Please print the stretch of the listing below from the line containing "Акция туралы толығырақ" through the line containing "Біз әлеуметтік желілердеміз", both lines included, with every line exactly as it appears.

---------- Provided entries ----------

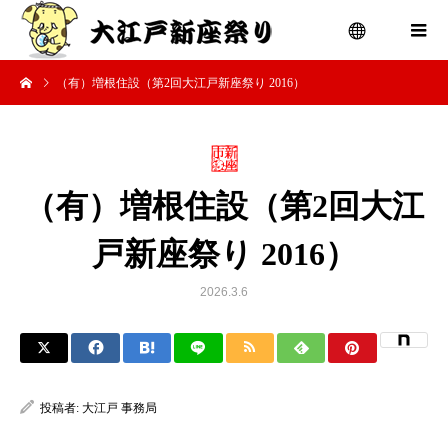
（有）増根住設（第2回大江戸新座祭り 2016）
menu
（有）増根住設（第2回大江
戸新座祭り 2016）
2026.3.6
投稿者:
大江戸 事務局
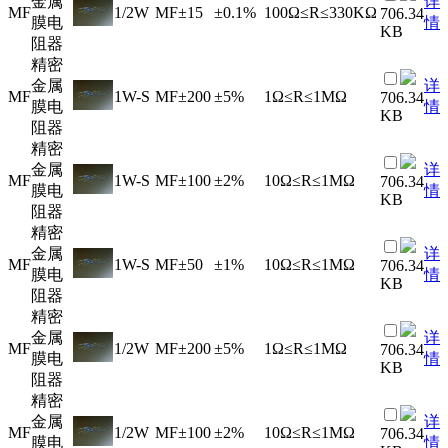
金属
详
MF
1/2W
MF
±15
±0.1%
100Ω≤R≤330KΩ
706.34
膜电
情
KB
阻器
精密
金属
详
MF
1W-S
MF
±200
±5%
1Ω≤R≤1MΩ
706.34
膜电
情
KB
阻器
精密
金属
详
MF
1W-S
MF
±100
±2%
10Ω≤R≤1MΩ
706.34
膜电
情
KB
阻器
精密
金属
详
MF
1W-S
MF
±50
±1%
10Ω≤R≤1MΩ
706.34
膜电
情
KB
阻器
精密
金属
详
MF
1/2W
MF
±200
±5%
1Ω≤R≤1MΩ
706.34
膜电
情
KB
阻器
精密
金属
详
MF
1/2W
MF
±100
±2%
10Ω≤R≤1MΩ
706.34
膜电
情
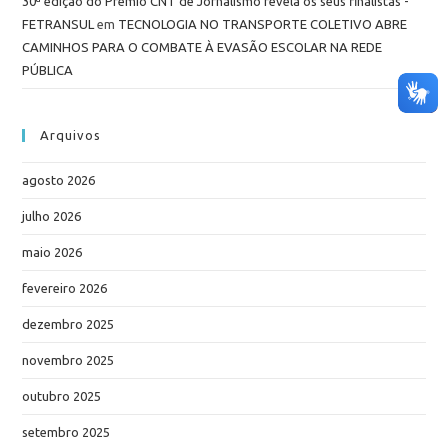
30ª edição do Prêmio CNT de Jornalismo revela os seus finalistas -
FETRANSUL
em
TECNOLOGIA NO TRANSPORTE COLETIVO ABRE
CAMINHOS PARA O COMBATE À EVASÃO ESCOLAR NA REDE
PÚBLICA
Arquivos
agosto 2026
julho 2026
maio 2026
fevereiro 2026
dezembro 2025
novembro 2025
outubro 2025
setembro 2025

----------
---------- Provided entries ----------

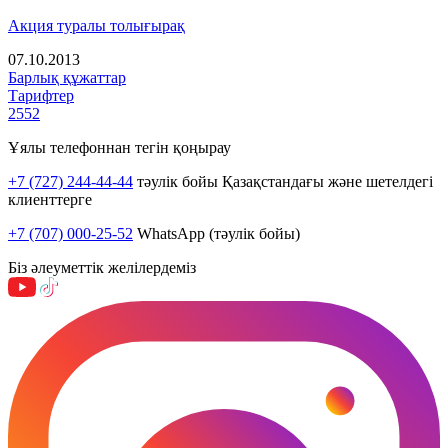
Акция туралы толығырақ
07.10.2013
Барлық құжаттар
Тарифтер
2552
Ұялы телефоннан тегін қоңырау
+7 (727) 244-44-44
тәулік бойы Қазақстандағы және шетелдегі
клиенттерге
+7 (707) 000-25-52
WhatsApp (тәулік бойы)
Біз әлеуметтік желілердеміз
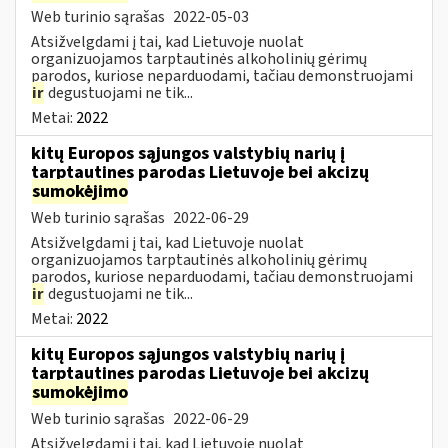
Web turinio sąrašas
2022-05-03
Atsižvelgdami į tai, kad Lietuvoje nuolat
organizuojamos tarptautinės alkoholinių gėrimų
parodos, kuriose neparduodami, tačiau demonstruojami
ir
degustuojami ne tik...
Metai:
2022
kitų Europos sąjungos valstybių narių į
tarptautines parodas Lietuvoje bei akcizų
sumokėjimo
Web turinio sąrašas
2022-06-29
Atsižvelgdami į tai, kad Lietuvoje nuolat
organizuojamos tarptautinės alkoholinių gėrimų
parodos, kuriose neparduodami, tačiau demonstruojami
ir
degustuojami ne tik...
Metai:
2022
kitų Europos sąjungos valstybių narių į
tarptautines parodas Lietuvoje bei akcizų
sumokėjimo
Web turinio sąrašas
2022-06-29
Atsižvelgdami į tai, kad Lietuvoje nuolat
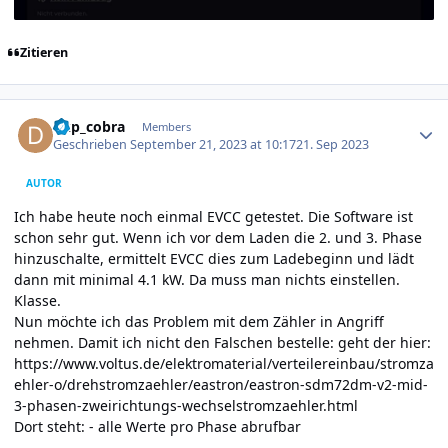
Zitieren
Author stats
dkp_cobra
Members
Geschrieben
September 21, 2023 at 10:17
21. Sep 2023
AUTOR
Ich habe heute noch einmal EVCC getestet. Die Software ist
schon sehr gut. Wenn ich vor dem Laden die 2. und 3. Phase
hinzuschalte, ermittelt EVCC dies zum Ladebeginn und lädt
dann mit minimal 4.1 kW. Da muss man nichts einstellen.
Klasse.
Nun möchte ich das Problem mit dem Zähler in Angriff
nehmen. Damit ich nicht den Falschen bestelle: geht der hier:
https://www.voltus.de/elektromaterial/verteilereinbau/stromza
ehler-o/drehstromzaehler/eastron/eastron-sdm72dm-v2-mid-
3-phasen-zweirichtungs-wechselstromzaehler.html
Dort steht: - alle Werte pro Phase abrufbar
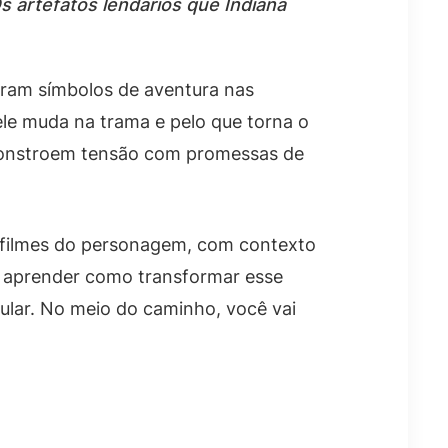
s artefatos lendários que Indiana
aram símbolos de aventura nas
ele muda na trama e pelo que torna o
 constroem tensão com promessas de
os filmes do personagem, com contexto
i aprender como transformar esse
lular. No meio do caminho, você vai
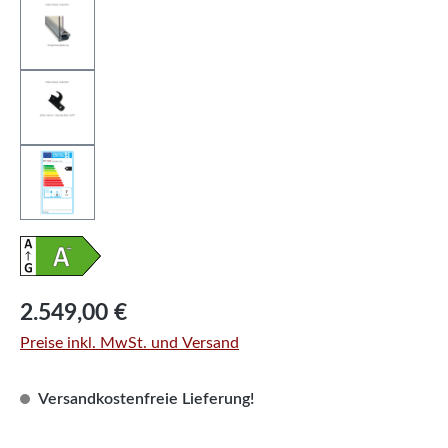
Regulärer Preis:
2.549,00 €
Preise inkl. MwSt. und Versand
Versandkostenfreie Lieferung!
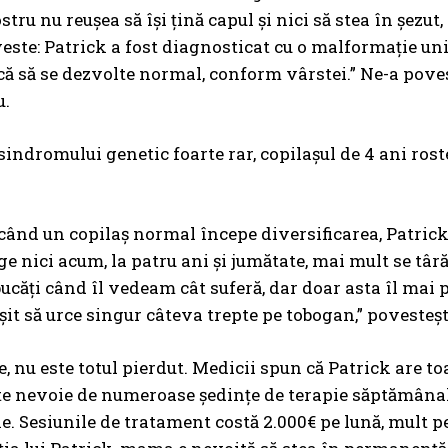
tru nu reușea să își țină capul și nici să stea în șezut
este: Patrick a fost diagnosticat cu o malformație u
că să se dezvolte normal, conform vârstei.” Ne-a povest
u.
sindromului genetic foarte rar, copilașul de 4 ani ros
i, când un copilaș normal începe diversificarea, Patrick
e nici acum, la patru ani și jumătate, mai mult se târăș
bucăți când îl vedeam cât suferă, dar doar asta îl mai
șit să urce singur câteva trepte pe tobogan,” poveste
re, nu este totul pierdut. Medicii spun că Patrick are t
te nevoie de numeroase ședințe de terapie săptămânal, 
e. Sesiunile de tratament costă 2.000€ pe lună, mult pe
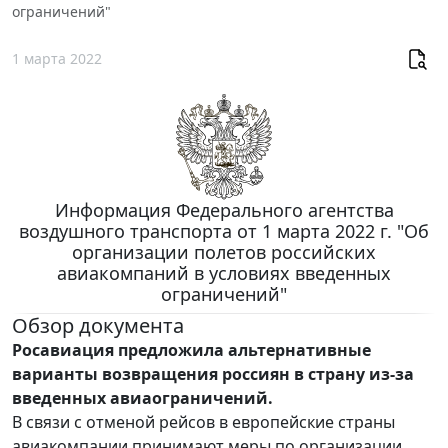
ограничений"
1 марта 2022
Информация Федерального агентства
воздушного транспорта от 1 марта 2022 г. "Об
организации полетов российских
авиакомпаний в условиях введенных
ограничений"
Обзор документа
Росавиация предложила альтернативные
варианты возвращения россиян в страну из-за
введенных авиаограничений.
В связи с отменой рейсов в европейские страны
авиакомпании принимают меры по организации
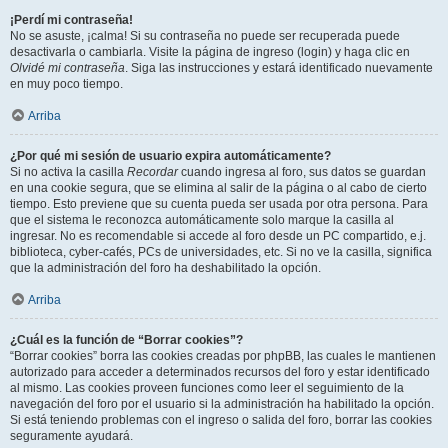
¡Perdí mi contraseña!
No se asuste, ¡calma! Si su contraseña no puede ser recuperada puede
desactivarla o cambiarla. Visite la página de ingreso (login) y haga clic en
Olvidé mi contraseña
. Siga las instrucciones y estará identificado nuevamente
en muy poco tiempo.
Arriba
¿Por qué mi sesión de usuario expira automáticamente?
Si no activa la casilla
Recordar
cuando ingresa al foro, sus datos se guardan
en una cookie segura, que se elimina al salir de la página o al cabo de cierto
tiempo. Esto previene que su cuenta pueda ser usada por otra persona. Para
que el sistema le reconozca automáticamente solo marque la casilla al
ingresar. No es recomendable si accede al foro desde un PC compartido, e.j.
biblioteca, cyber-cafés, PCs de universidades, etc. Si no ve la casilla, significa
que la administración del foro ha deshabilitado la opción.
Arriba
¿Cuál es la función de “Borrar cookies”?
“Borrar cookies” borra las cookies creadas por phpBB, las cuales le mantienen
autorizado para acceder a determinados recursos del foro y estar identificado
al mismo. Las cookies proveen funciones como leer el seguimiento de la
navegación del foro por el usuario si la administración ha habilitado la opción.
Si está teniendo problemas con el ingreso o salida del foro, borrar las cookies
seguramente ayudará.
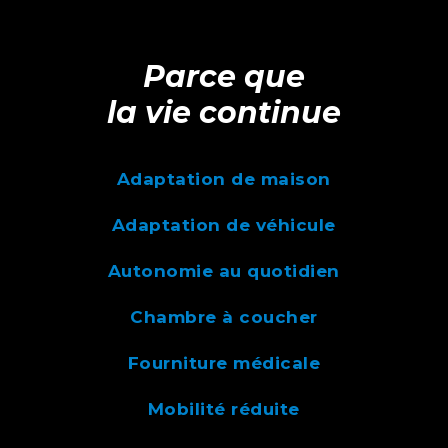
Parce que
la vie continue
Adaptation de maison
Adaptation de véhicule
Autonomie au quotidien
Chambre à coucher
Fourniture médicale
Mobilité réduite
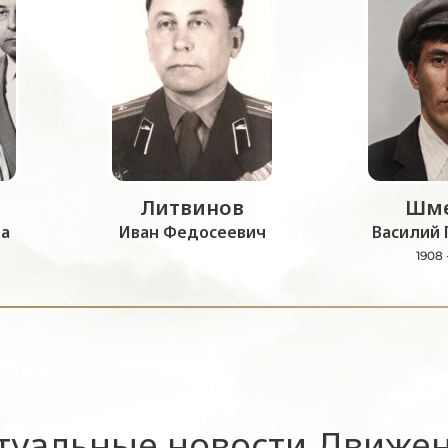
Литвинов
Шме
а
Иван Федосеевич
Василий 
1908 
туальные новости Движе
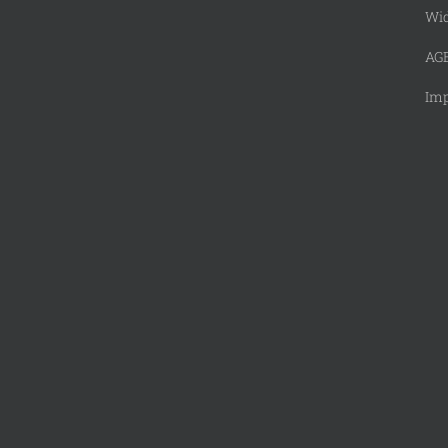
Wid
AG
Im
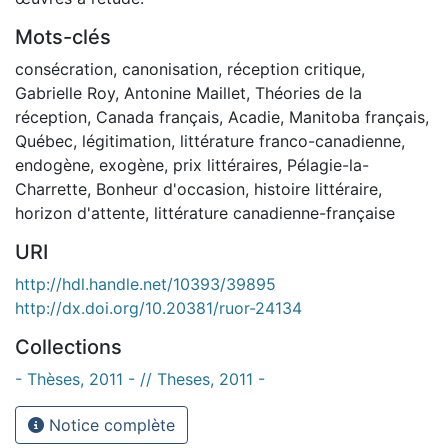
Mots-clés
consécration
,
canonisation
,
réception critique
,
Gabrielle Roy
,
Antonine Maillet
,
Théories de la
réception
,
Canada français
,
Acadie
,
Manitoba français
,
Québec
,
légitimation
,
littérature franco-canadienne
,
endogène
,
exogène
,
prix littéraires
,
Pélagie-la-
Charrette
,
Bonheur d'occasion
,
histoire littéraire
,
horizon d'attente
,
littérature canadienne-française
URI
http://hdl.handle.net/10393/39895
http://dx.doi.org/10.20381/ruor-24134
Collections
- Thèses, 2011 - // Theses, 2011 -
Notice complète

----------
---------- Provided entries ----------

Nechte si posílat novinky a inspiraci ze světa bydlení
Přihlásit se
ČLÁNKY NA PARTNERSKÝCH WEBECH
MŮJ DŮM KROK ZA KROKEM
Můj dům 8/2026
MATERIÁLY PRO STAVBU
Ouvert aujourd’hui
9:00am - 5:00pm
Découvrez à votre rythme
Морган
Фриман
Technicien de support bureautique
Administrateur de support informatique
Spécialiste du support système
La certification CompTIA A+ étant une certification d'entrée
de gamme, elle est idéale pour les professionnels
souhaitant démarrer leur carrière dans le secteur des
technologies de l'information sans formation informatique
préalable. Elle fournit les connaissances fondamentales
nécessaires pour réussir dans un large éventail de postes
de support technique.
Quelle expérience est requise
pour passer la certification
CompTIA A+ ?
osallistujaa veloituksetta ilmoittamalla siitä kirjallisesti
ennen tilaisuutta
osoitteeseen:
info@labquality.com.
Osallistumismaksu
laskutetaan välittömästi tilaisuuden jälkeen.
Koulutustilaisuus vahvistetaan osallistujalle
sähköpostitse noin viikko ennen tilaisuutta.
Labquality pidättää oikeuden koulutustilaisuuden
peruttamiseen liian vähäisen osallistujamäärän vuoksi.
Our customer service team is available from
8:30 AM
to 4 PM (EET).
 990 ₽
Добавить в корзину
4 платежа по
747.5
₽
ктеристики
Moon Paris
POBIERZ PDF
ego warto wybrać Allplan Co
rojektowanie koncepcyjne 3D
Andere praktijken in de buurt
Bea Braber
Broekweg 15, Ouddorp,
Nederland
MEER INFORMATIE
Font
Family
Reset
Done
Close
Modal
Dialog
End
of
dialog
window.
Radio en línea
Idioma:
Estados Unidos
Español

----------

Your response:
Акция туралы толығырақ
07.10.2013
Барлық құжаттар
Тарифтер
2552
Ұялы телефоннан тегін қоңырау
+7 (727) 244-44-44
тәулік бойы Қазақстандағы және шетелдегі
клиенттерге
+7 (707) 000-25-52
WhatsApp (тәулік бойы)
Біз әлеуметтік желілердеміз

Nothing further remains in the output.